Takahiro Suzuki | 2023 | USA | 8 min | Cdn Premiere

A modern re-telling of the Japanese tale of the bamboo cutter and the moon princess. The moon princess listens to the untold intelligence of the cosmos as observed by trees to become closer with and eventually return home.

Takahiro Suzuki is an artist currently residing in Portland ME.  He completed a BA in Studio Art from the University of Virginia concentrating on photography and cinematography, and received an MFA in Film, Video, Animation and New Genres from the University of Wisconsin-Milwaukee. His work and research practices as an artist serve as a form of inquiry. Each investigation offers a path toward further curiosity, rather than a grasp toward certainty. The end product for his works is not so much a thesis upon which to land, but rather, an open hypothesis for the audience to consider. His films have exhibited and screened nationally and internationally. Suzuki also serves as the co-founder and co-curator of aCinema, a collaboration with Janelle VanderKelen which presents experimental film and video screenings at Woodland Pattern Book Center in Milwaukee WI.

The Song

Bani Abidi | 2022 | UK/Germany | 20 min | NA Premiere

An elderly refugee, recently arrived in a new and unfamiliar European city, confronts the isolation of his new apartment by creating his own soundscapes to recreate what is familiar and reassuring.

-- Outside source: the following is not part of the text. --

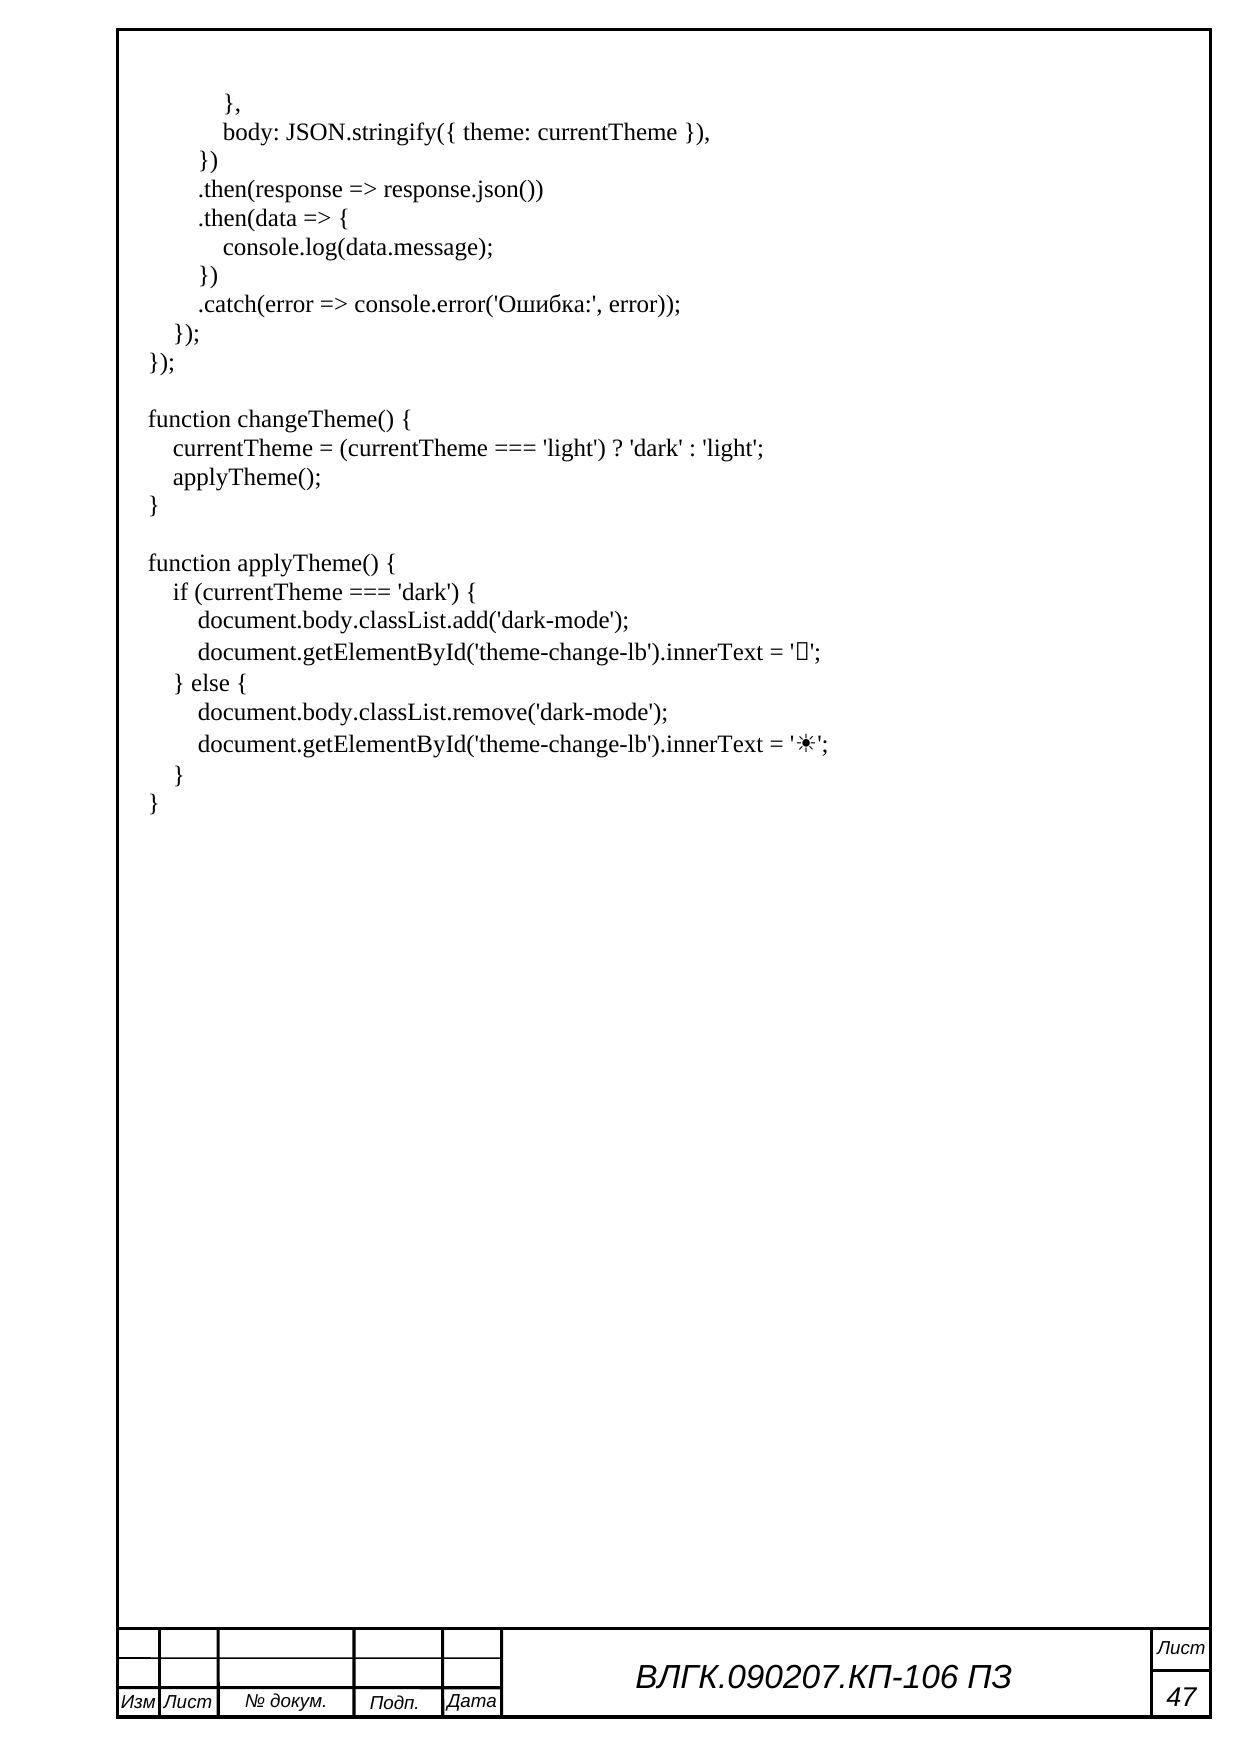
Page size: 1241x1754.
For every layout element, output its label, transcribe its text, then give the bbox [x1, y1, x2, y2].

Bani Abidi lives and works in Karachi and Berlin. Her practice incorporates film, photography and drawing, reflecting on problems of nationalism and borders, and how such issues affect everyday life and individual experience. She has exhibited extensively internationally and her work can be found in collections including TATE and the British Museum, London, MOMA and the Guggenheim Museum, New York and the Sharjah Art Foundation.